Cover crops aren’t just for corn and soybean fields anymore. Both no-till and cover crops are getting a hard look from various specialty crop growers.
The Indiana Conservation Partnership put a team together to assemble information on this and other topics. The team is led by Natural Resources Conservation Service personnel, including Don Donovan, Brian Musser and Clint Harrison, district conservationists; Susannah Hinds, grazing specialist; Scot Haley, resource soil scientist; Kris Vance, public affairs specialist; Victor Shelton, state agronomist and grazing specialist; Tony Bailey, state conservation agronomist; and Shannon Zezula, state resource conservationist.
Cover crop use is skyrocketing in typical Indiana corn and soybean rotations, Zezula notes. But there is also increasing use of cover crops in Indiana’s specialty crops.
Donovan says many specialty crops raised in Indiana are high-nitrogen, low-carbon plants. Once they decay, they leave very little residue on the surface to build organic matter and protect the soil over the winter. Seeding a high-carbon cover crop such as cereal rye helps protect the soil surface and balance the carbon-nitrogen ratio. High-carbon cover crops also help build soil organic matter.
Some producers who raise pumpkins are using cover crops and no-till. By no-tilling pumpkins into cereal rye terminated with a roller-crimper, they are protecting the soil from heavy rainfall events. The cereal rye mat keeps the pumpkins off the soil, producing a cleaner fruit.

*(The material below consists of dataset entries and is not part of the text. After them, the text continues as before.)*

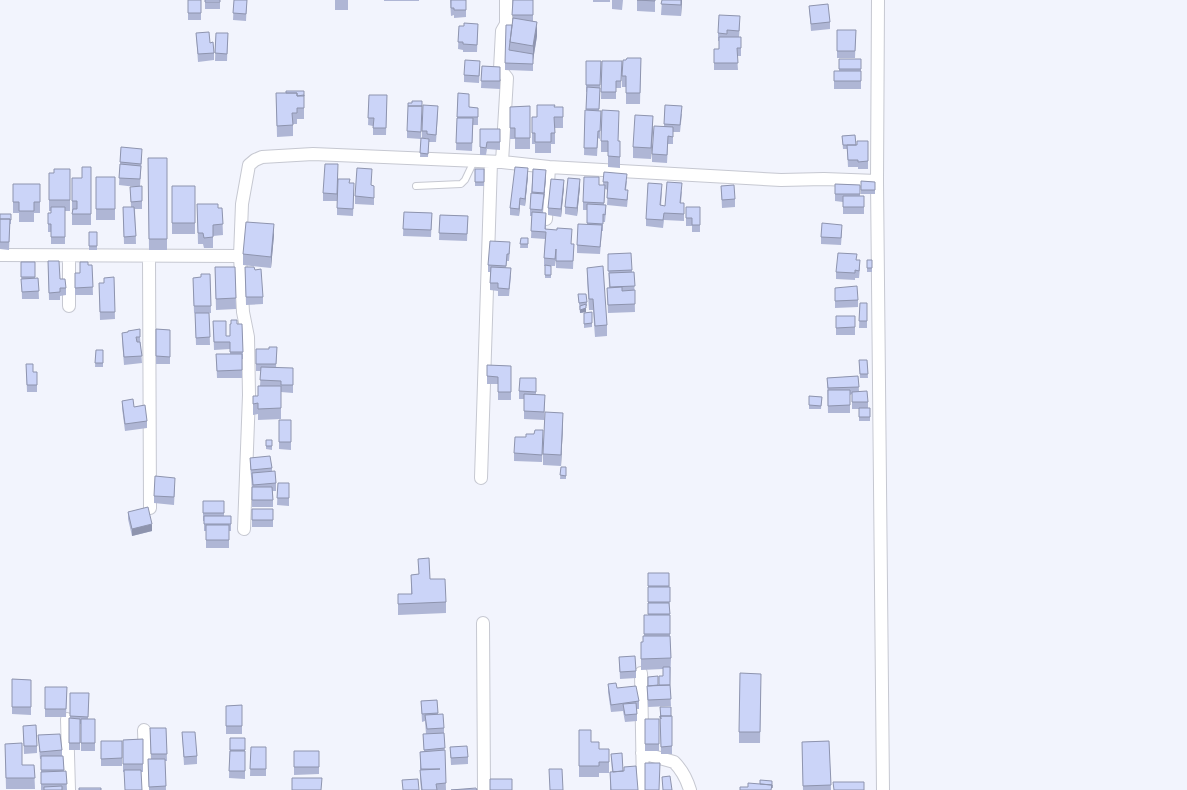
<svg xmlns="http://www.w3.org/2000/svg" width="1187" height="790" viewBox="0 0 1187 790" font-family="Jost,sans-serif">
  <rect width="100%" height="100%" fill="#f2f4fd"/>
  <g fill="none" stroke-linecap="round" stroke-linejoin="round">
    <g stroke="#c6c8d1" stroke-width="8">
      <path id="lane" d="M416,186L461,184L465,180L474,161"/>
    </g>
    <g stroke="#c6c8d1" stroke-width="14">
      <path id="street" d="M878,0L877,181L883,790
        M502,162L507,78L500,69L502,31L506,24V0
        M546,219L549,167
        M0,255L240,256L242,204L249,165L255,160L262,157L313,154L502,162L549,167L781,180L824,179L877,181
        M69,256V306
        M149,256L150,508
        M240,256L243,312L248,337L249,395L244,529
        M481,478L491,162
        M483,623L484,790
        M641,673L643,790
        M67,719L69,790
        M144,730L146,790
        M642,753L674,762C682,770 687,780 690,790"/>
    </g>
    <use href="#lane" stroke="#fff" stroke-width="6"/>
    <use href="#street" stroke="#fff" stroke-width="12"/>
  </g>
  <path fill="#afb6d5" d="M188,0H201V20H188Z
    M205,0H220V9H205Z
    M234,0H247L246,21L233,20Z
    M335,0H348V10H335Z
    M384,0H419V1H384Z
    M450,0H466V17L454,18V15L451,16Z
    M513,0H533V21L537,36L533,61V71L505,70V63L513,22Z
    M593,0H610V2H593Z
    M612,0H623L622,10L612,9Z
    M637,0H655V12L637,11Z
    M662,0H682L681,16L661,15Z
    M809,6L830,22V29L811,31Z
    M478,24L477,52H463V50L458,49L459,26H464Z
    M740,24L739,37H741V56H737L738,70H714V49H719V41H718V33Z
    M837,30H856L855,58H837Z
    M196,33L210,43L214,53V60L198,62Z
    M216,33H228L227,61H215Z
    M641,58L640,104H626V87H622V76Z
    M839,59H861V89H834V71H839Z
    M586,61H601L599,111H601L600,139L598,138L597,156L584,155L585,110H586L587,92H586Z
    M602,61H622L621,88H616V99H601Z
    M482,66L500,67V89L481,88Z
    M480,68L479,83L464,82V75Z
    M304,91V119H297V124H293V136L277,137L276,93H286Z
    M458,93L469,107L478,108V125H473L472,151L456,150L457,118Z
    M369,95H387L386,135H373V126L368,125Z
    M665,105L682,114L680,132H673V144H668L667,163L652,162V154L664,126Z
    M530,106V149H515V139H510V107Z
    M555,107H563V128H555V144H551V153H535V144H532V117H537Z
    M438,113L436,142H429L428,157H420L421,139L407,138V131L422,114L421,138L427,139V138H422V131Z
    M619,122L618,141L620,152V168L608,167V152H601V141Z
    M653,127L651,159L633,158V147Z
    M480,129H500V150L487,149L486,155H480Z
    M855,135L856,145H857L868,141V169H858V167H848L847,149H843L842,136Z
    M121,147L142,156L140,186L142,201V209H135L136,244H124L123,207H131L130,187H136L119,185Z
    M148,158H167V250H149Z
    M91,167V225H72V178H82Z
    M70,169V211H65V244H51V232H48V213H51V211H49V173H54Z
    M475,169H484V186H475Z
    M533,169L546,177L543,213L546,220V229L572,244H574L573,269L556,268V259L555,266H551V278H545V266H544V258L545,239L531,238L532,216H530V209Z
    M338,172L337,201H323V193Z
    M604,172L627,181L626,190L628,197L627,207L607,205L608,190L605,189L604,205L606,212L605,222H603V231H602L600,254L577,253V245L587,224V210H583V202L599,185H603Z
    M528,176L525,206L520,205L519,216L510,215V208Z
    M96,177H115V220H96Z
    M861,181L875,182V194H861Z
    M349,183L354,190L353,216L337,215V208Z
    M13,184H40V213H34V222H19V213H13Z
    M835,184L860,185V196H864V214H843V202L835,201Z
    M371,185L374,193V205L355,204V196Z
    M172,186H195V234H172Z
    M721,186L735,199V207L722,208Z
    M564,187L561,217L548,215V208Z
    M580,187L577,216L565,214V207Z
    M662,191L661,206H665L682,191L681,203L684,210V221L664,220L663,228L646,226V219Z
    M197,204L218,208H222L223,235L213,236V248H204L203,244H198Z
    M686,207H700V232H692V226H686Z
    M404,212L432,213L431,237L403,236Z
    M0,214H11V224H10L9,250L0,249Z
    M440,215L468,216L467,241L439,240Z
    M89,232H97V250H89Z
    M842,232L841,245L821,244V237Z
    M274,235L271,268L243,265V254Z
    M521,238H528V248H520Z
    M510,250L509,261H507L506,268L511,276L509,296H498V291L490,290V272H488V265Z
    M608,254L632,270V272H634L635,312L608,313L607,288H609Z
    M857,260L860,268L859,278H855V280L836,279V272Z
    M867,260H872V272H867Z
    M48,261L66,288V295L60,296V300H49Z
    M21,262H35V278H38L39,299H22Z
    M92,265L93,295H75V273H80Z
    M215,267H235L236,309L216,310Z
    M245,267L255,270L263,297V304L246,305Z
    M587,268L607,325V336L595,337L593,310H589L587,279Z
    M210,274L211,313H209L210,345H196L195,313H199H194L193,278L201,277Z
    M114,277L115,319L100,320L99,283H104Z
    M835,288L858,300V307L835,308Z
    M578,294L587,302V306H586V312L580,313Z
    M860,303H867V328H859Z
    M592,312V327L584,328V313Z
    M836,316H855V335H836Z
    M213,321L226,336H230L237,324H242L243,359H242V378H217L216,354H230V349L214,350Z
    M156,329L170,330V364H156Z
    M122,333L140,337L142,363L124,365L122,340Z
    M277,347L276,368L293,375V393L281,392V388V419L258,420V414L253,415V396H258V386H260L261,371H256V349H269Z
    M96,350H103V367H95Z
    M859,360H867L868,378H860Z
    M26,364L33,372H37V392H27Z
    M487,365L511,366V400H498V384H487Z
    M858,376L859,391L868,402V408H870V421H859V409H852V394L850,395V413H828L827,378Z
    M536,378V395L545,402L544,420L524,419V399H519V391Z
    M809,396L822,397L821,409H809Z
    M122,401L134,407L147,421V428L125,431L122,408Z
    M279,420H291V450L279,449Z
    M563,424L561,466L543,465V454Z
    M543,438L542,462L514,461V453Z
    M266,440H272V450L266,449Z
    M250,458L272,468V471L276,483V491H273V507H252V487L250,465Z
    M561,467H566V479H560Z
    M278,483H289V506L277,505Z
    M175,485L174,505L154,503V496Z
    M203,501H224V516H231V531H229V548H206V531H204V521H203Z
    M252,509H273V527H252Z
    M128,512L152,531L132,536L128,519Z
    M418,559L430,579L446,602V613L398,615V594H411V575L419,574Z
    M648,573H669L670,636L671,658L670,685L671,706L648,707L647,686L659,685L663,676V669L641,670V642H643L644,636V615H648Z
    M619,657L636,671V678L620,679Z
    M12,679L31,680V715L12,714Z
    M608,684L617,688L639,701V709H637V721L625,722L623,711L611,712L608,692Z
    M761,685L760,743H739V732Z
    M45,687H67L66,717H45Z
    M70,693H89L88,719H95V751H81V724H80V750H69V718H70Z
    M437,700L438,714L444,728V735L446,790H421L420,778V752L424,751L423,734H426L425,721L422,722L421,701Z
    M242,705V734H226V706Z
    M660,707L672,716V754H661Z
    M645,719H659V751H645Z
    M23,726L37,746V753L24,754Z
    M150,728H166L167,761H165L166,790H149L148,759H151Z
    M579,730L591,742L599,749H609V773H599V777H579Z
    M182,732L197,756V764L184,765Z
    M38,735L62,750V756H63L64,771H66L67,790H41V759H40Z
    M230,738H245V779L229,778Z
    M143,739V772H123V740Z
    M101,741H122V766H101Z
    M829,741L831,790H803L802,742Z
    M5,744L22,765H34L35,789H6Z
    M251,747H266V776H250Z
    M450,747L468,757V764L451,765Z
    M294,751H319V774L294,775Z
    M611,754L623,771H624V767L638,790H610V772H612Z"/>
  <path fill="#8e94ae" d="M681,0H682L681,16Z
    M537,22V36L533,60V46Z
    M653,116V127L651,159V148Z
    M528,168V176L525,206V199Z
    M546,170V177L544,200V193Z
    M580,179V187L577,216V208Z
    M564,180V187L561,217V209Z
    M520,198V205L519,216V209Z
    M274,224V235L271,268V257Z
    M586,308V312L580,313V310Z
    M563,413V424L561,466V455Z
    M152,524V531L132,536V529Z"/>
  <path fill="#cbd4f8" stroke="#8e94ae" d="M188,0H201V13H188Z
    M205,0H220V2H205Z
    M234,0H247L246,14L233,13Z
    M451,0H466V10H454V8H451Z
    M513,0H533V15H512Z
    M637,0H655V1Z
    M662,0H681V5L661,4Z
    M828,4L830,22L811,24L809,6Z
    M719,15L740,16L739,31L727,30V34L718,33Z
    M513,18L537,22L533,46L510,42Z
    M464,23L478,24L477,45L463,44V42H458L459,26H464Z
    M506,25H512L509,50L533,54V64L505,63Z
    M837,30H856L855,51H837Z
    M209,32L210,43L213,42L214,53L198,54L196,33Z
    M216,33H228L227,54L215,53Z
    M719,37H741V48H737L738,63H714V49H719Z
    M627,58H641L640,93H626V76H622L623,60H626Z
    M839,59H861V69H839Z
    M465,60L480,61L479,76L464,75Z
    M586,61H601L600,85H586Z
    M602,61H622L621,81H616V92H601Z
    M482,66L500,67V81H481Z
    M834,71H861V81H834Z
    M587,87L600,88L599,109H586Z
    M286,91H304V96H297V93H286Z
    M276,93H297V96L304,95V108H297V113H292L293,125L277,126Z
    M458,93L469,94V107L478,108V117H457Z
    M369,95H387L386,128H373L374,118H368Z
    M412,101H422V106H408V103H412Z
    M423,105L438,106L436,135L427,134V131H422Z
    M537,105H555L554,107H563V117H554L555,133H551V142H535V133H532V117H537Z
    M665,105L682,106L680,125L664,124Z
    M408,106H422L421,132L407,131Z
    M530,106V138H515V128H510V107Z
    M585,110L601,111L600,131H598L597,148H584Z
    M602,110L619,111L618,141H620V157L608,156V141H601Z
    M635,115L653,116L651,148L633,147Z
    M457,118H473L472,143H456Z
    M654,126L673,127V137L668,136L667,155L652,154Z
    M480,129H500V142H487L486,148L480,147Z
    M855,135L856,145H843L842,136Z
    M421,138L429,139L428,154L420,153Z
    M857,141H868V161L858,162V160H848L847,145H857Z
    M121,147L142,149L141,164L120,162Z
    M148,158H167V239H149Z
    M120,164L141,166L140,179L119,178Z
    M325,164H338L337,194L323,193Z
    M82,167H91V214H72L73,209H77V201H72V178H82Z
    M515,167L528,168L525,199L520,198L519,209L510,208Z
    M357,168L372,169L371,185L374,186V198L355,196Z
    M54,169H70V200H49V173H54Z
    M475,169H484V182H475Z
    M533,169L546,170L544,193L532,192Z
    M604,172L627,174L625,190H628L627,200L607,198L608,182H603Z
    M96,177H115V209H96Z
    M584,177H599V185H605L604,203L583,202Z
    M568,178L580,179L577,208L565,207Z
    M338,179H350L349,183H354L353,209L337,208Z
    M551,179L564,180L561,209L548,208Z
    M861,181L875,182V190H861Z
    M667,182L682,183L680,203H684V214L664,213L663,220L646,219L648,183L662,184L660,205L665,206Z
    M13,184H40V202H34V211H19V202H13Z
    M835,184L860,185V194H835Z
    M734,185L735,199L722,200L721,186Z
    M142,186V201L131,202L130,187Z
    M172,186H195V223H172Z
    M531,193L544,194L542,210L530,209Z
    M843,196H864V207H843Z
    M197,204H218V208H222L223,224L213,225V237L204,238L203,233H198Z
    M587,204L606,205L605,215L603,214V224L587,223Z
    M51,207H65V237H51V224H48V213H51Z
    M123,207H134L136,236L124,237Z
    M686,207H700V225H692V218H686Z
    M404,212L432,213L431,230L403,229Z
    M532,212L546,213L545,229L557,230V228L572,229L571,244H574L573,261H556V249L555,259L544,258L546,232L531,231Z
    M0,214H11V220H10V219H0Z
    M440,215L468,216L467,234L439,233Z
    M0,219H10L9,242H0Z
    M246,222L274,224L271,257L243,254Z
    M822,223L842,225L841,238L821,237Z
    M578,224L602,225L600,247L577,245Z
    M89,232H97V246H89Z
    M521,238H528V244H520Z
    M490,241L510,242L509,254H507L506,266L488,265Z
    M631,253L632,270L608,271V254Z
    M838,253L857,254L856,260H860L859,271L855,270V273L836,272Z
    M867,260H872V268H867Z
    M48,261H59L60,279H65L66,288H60V292L49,293Z
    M21,262H35V277H21Z
    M80,262H88V265H92L93,287L75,288V273H80Z
    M545,265L551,266V275H545Z
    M603,266L607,325L595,326L593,299H589L587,268Z
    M215,267H235L236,298L216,299Z
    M245,267H254L255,270L261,269L263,297H246Z
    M491,267L511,268L509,289L498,288V283H490Z
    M634,272L635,286L610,287L609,273Z
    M201,274H210L211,306H194L193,278L201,277Z
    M114,277L115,312H100L99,283H104V278Z
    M38,278L39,291L22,292L21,279Z
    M857,286L858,300L835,301V288Z
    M622,287V291L635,290V304L608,305L607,288Z
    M578,294H586L587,302L579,303Z
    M860,303H867V321H859Z
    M586,304V308L580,310V306Z
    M592,312V323L584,324V313Z
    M195,313H209L210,337L196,338Z
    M836,316H855V327L836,328Z
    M231,320H237V324H242L243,352H230V342H214L213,321H226V336H230V324H231Z
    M140,329V337H136L137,342H140L142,356L124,357L122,333L128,332V331Z
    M156,329L170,330V357L156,356Z
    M269,347H277L276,364H256V349H269Z
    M96,350H103V363H95Z
    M216,354H242V370L217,371Z
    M859,360H867L868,374H860Z
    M26,364H33V372H37V385H27Z
    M487,365L511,366V392H498V377L487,376Z
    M261,367L293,368V385H281V381L260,380Z
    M858,376L859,387L828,388L827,378Z
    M520,378H536V392L519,391Z
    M258,386H281V408L258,409V403L253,404V396H258Z
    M828,390H850V405L828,406Z
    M867,391L868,402H852V392Z
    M524,394L545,395L544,412L524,411Z
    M809,396L822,397L821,406L809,405Z
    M133,399L134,407L145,405L147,421L125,424L122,401Z
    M859,408H870V417H859Z
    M545,412L563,413L561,455L543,454Z
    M279,420H291V442H279Z
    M535,430H543L542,455L514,453L515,437H526V434H534Z
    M266,440H272V446H266Z
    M270,456L272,468L251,470L250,458Z
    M561,467H566V476L560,475Z
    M275,471L276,483L253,485L252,473Z
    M155,476L175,478L174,497L154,496Z
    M278,483H289V498H277Z
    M252,487H272L273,500H252Z
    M203,501H224V513H203Z
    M148,507L152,524L132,529L128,512Z
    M252,509H273V520H252Z
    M204,516H231V524H204Z
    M206,525H229V540H206Z
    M429,558L430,579H445L446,602L398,604V594H412L411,575L419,574L418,559Z
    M648,573H669V586H648Z
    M648,587H670V602H648Z
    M648,603H669L670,614H648Z
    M644,615H670V634H644Z
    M643,636H670L671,658L641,659V642H643Z
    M635,656L636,671L620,672L619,657Z
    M663,667H670V685H659V676H663Z
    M740,673L761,674L760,732H739Z
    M658,676V685L648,686V677Z
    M12,679L31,680V707H12Z
    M616,683L617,688L636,686L639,701L611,705L608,684Z
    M670,685L671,699L648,700L647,686Z
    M45,687H67L66,709H45Z
    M70,693H89L88,717L70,716Z
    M437,700L438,713L422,714L421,701Z
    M636,703L637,714L625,715L623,704Z
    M242,705V726H226V706Z
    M660,707H671V716H660L661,719Z
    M443,714L444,728L427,729L425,715Z
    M660,716H672V746L661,747Z
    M69,718L80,719V743H69Z
    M81,719H95V743H81Z
    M645,719H659V744H645Z
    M36,725L37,746H24L23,726Z
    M150,728H166L167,754H151Z
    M579,730H591V742H599V749H609V762H599V766H579Z
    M182,732H195L197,756L184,757Z
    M444,733L445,748L424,750L423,734Z
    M60,734L62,750L40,752L38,735Z
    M230,738H245V750H230Z
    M143,739V764H123V740Z
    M101,741H122V758L101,759Z
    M829,741L831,785L803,786L802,742Z
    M22,743V765H34L35,778H6L5,744Z
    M467,746L468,757L451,758L450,747Z
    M251,747H266V769H250Z
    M445,750L446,783L436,784L437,790H422L420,770L440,769H421L420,752Z
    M230,751H245V771H229Z
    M294,751H319V767H294Z
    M622,753L623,771L613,772L611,754Z
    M41,756H63L64,770H41Z
    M148,759H165L166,786L149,787Z
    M645,763H660L659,790H645Z
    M636,766L638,790H611L610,772L624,771V767Z
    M549,769H562L563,790H550Z
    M124,770H141L142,790H125Z
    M66,771L67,784H41V772Z
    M670,776L672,790H663L662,777Z
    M292,778H322L321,790H292Z
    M418,779L419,790H403L402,780Z
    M490,779H512V790H490Z
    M760,780L772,781V788V785L760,784Z
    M833,782H864V790H834Z
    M748,783L772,785L771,790H740V787H748Z
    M62,786V790H44V787Z
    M79,788H101V790H79Z
    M476,788L477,790H451Z"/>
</svg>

Pumpkins use up to 150 nitrogen units per acre, Donovan notes. Cereal rye can scavenge available nitrogen that may otherwise be lost over the winter from the past crop. It slowly makes it available to the next year’s crop.
Farmers using no-till with cover crops also find that their soil structure improves, Donovan says. This enables harvesting equipment to stay on top and keeps rutting in wet soil conditions to a minimum.
Fungus is a major concern in specialty crops. Donovan says some producers believe brassicas, such as rapeseed, may act as a natural soil biofumigant. Mixing them with cereal rye may provide further natural reduction in fungal issues.
Cover crops provide many diverse benefits in any kind of cropping system, including Indiana’s specialty crops, Donovan summarizes. The best way to determine if cover crops will help your farm is to try some small strip trials. See what happens when you include cover crops in your production system.